Re: ItemSimilarityJob's results differ from non-distributed version

Posted by Sean Owen <sr...@gmail.com>.

Yeah the non-distributed implementation returns NaN in this case, which is
a bit of an abuse, since it is defined to be 0. In practice I have always
thought that is the right thing to do for consistency with other
implementations, where no overlap means undefined similarity. You could
argue it either way.

On Tue, Nov 29, 2011 at 9:14 AM, Sebastian Schelter <ss...@apache.org> wrote:

> Hi Greg,
>
> Thank you for your time debugging this!
>
> Maybe we should simply make TanimotoCoefficientSimilarity return
> Double.NaN in case of no overlap?
>
> --sebastian
>
> On 29.11.2011 06:28, Greg H wrote:
> > Sorry for taking so long to reply but I think I found where the problem
> is.
> > After comparing the similarities more closely I found out that the
> problem
> > wasn't with ItemSimilarityJob. The difference in the number of
> similarities
> > being computed was simply because ItemSimilarityJob is excluding the
> > item-item similarities that equal zero. However, this causes a problem
> when
> > using GenericItemBasedRecommender to make recommendations.
> >
> > The problem starts from line 345 of GenericItemBasedRecommender:
> >
> > if (excludeItemIfNotSimilarToAll || !Double.isNaN(estimate)) {
> >   average.addDatum(estimate);
> > }
> >
> > This works as expected if you use ItemSimilarityJob because the estimate
> > for dissimilar items will be NaN and this causes the final average to be
> > zero. However, if you use the non-distributed version to calculate the
> > similarities the estimate for dissimilar items will be zero, which will
> not
> > necessarily cause the final average to be zero thus still allowing this
> > item to be used even though it is not similar to all of the user's
> > preferred items. So either the non-distributed version needs to be
> modified
> > to not store similarities equaling zero, or the code above needs to be
> > changed to handle the case where estimate is zero.

WHAT IS BEING ASKED:
Reproduce the forum reply on why ItemSimilarityJob's results differ from the non-distributed version, word for word and line for line, keeping every quote marker and line break.

RECORDED INFORMATION:
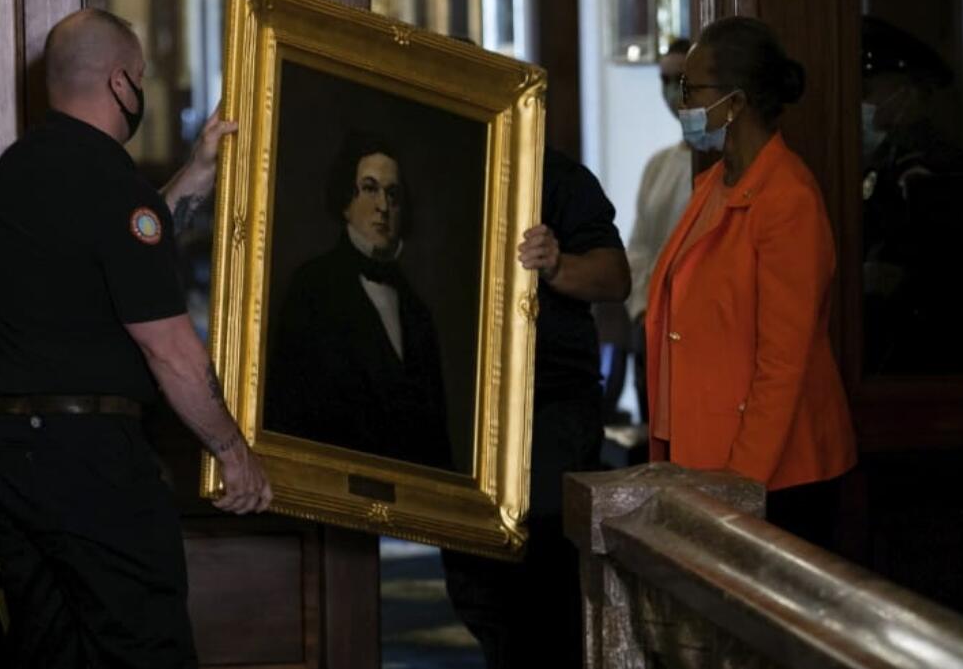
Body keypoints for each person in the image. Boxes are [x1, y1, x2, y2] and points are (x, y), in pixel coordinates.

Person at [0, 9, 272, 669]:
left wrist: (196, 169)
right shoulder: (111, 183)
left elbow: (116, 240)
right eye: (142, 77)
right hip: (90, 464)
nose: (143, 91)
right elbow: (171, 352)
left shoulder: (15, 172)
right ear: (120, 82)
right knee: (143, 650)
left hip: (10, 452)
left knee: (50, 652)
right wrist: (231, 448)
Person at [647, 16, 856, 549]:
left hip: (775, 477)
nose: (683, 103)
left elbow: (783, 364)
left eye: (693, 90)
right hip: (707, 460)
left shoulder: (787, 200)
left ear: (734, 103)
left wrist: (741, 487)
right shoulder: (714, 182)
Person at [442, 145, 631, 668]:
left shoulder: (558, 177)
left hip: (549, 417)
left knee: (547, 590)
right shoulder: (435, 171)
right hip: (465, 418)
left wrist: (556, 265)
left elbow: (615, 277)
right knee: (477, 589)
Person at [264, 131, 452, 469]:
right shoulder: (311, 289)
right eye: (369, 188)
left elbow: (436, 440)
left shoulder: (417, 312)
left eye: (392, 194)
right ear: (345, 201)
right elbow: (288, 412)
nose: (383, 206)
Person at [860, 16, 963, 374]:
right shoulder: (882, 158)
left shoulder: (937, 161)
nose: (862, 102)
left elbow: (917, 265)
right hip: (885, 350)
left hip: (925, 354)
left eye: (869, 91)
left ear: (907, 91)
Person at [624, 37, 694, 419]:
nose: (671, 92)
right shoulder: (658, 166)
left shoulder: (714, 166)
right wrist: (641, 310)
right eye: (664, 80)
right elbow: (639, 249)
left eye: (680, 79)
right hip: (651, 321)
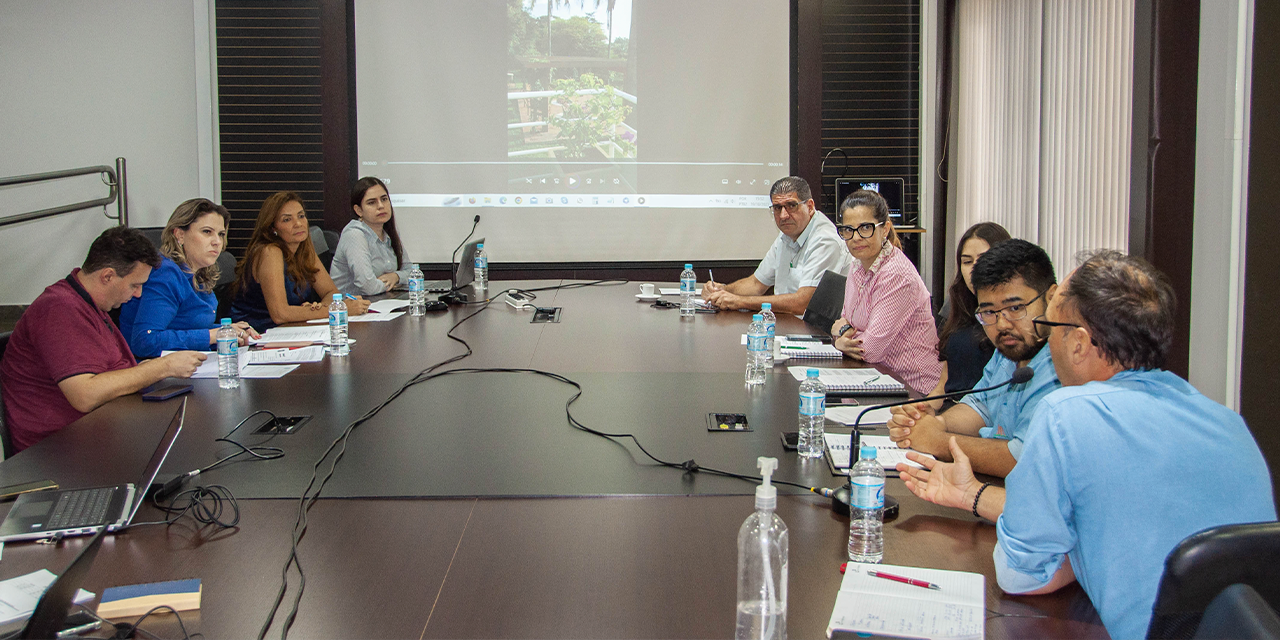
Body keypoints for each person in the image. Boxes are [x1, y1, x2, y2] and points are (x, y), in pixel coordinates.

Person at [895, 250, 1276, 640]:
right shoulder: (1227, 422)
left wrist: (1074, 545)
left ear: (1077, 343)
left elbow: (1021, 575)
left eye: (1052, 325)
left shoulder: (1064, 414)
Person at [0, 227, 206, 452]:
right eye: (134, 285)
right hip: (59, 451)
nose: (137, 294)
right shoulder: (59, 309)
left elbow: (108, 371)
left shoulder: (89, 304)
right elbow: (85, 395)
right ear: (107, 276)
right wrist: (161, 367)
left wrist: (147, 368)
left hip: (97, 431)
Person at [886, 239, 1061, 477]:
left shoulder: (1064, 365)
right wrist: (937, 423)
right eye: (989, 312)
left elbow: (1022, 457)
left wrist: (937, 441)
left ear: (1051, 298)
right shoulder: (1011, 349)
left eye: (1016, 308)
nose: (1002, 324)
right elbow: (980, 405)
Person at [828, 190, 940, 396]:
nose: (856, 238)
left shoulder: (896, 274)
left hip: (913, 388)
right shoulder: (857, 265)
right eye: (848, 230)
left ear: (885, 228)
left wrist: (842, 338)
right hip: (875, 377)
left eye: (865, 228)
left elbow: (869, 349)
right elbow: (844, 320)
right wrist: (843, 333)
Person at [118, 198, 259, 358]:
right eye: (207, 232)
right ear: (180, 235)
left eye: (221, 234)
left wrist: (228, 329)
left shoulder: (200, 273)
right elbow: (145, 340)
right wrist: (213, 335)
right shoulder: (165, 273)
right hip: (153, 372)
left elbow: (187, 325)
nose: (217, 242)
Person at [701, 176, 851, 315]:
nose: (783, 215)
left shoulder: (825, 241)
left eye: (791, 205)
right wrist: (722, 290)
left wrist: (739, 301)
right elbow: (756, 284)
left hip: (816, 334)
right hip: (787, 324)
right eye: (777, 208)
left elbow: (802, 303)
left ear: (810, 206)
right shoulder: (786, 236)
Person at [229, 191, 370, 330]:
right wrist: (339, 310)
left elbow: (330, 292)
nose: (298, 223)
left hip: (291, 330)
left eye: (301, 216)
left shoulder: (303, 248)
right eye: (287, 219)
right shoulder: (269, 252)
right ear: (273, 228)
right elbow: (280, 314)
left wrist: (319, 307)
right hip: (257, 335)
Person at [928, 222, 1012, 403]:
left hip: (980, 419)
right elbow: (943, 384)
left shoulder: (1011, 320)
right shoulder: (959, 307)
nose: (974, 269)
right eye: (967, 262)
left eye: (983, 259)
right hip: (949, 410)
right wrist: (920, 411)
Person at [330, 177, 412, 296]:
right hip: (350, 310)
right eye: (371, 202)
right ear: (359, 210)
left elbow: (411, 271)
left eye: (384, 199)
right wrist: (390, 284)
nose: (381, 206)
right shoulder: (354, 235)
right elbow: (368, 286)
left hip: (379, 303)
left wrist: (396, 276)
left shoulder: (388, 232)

==

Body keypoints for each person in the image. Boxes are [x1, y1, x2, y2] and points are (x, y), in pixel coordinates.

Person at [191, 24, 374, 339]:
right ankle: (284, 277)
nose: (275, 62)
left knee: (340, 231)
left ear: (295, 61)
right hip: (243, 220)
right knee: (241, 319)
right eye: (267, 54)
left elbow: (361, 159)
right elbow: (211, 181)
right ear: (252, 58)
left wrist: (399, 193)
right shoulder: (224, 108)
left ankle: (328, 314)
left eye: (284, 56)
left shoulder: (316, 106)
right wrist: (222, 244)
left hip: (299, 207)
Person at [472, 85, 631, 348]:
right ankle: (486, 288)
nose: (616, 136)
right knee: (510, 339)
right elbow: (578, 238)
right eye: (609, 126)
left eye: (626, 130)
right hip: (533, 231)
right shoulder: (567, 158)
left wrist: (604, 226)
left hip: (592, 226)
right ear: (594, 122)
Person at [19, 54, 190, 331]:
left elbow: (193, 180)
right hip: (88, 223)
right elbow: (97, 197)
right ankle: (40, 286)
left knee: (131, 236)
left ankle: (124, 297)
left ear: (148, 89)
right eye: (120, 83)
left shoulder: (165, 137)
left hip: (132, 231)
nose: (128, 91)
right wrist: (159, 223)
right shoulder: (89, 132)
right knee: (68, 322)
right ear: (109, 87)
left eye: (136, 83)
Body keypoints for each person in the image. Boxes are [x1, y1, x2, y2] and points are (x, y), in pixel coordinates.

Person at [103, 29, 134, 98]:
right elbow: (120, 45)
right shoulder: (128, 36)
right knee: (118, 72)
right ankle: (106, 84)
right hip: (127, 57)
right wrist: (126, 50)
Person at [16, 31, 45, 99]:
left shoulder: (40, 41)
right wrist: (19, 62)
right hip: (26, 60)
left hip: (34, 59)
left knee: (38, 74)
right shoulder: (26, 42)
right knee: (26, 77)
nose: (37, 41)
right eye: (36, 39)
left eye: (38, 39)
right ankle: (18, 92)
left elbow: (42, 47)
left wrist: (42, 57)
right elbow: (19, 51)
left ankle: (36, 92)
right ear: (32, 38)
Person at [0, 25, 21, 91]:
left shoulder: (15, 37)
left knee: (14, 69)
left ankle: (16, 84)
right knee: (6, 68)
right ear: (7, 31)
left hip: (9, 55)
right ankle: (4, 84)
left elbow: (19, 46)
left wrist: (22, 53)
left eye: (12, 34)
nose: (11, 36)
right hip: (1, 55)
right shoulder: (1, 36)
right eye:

SOLUTION FOR THIS PROBLEM:
Re: ItemSimilarityJob's results differ from non-distributed version

Posted by Sean Owen <sr...@gmail.com>.

Yeah the non-distributed implementation returns NaN in this case, which is
a bit of an abuse, since it is defined to be 0. In practice I have always
thought that is the right thing to do for consistency with other
implementations, where no overlap means undefined similarity. You could
argue it either way.

On Tue, Nov 29, 2011 at 9:14 AM, Sebastian Schelter <ss...@apache.org> wrote:

> Hi Greg,
>
> Thank you for your time debugging this!
>
> Maybe we should simply make TanimotoCoefficientSimilarity return
> Double.NaN in case of no overlap?
>
> --sebastian
>
> On 29.11.2011 06:28, Greg H wrote:
> > Sorry for taking so long to reply but I think I found where the problem
> is.
> > After comparing the similarities more closely I found out that the
> problem
> > wasn't with ItemSimilarityJob. The difference in the number of
> similarities
> > being computed was simply because ItemSimilarityJob is excluding the
> > item-item similarities that equal zero. However, this causes a problem
> when
> > using GenericItemBasedRecommender to make recommendations.
> >
> > The problem starts from line 345 of GenericItemBasedRecommender:
> >
> > if (excludeItemIfNotSimilarToAll || !Double.isNaN(estimate)) {
> >   average.addDatum(estimate);
> > }
> >
> > This works as expected if you use ItemSimilarityJob because the estimate
> > for dissimilar items will be NaN and this causes the final average to be
> > zero. However, if you use the non-distributed version to calculate the
> > similarities the estimate for dissimilar items will be zero, which will
> not
> > necessarily cause the final average to be zero thus still allowing this
> > item to be used even though it is not similar to all of the user's
> > preferred items. So either the non-distributed version needs to be
> modified
> > to not store similarities equaling zero, or the code above needs to be
> > changed to handle the case where estimate is zero.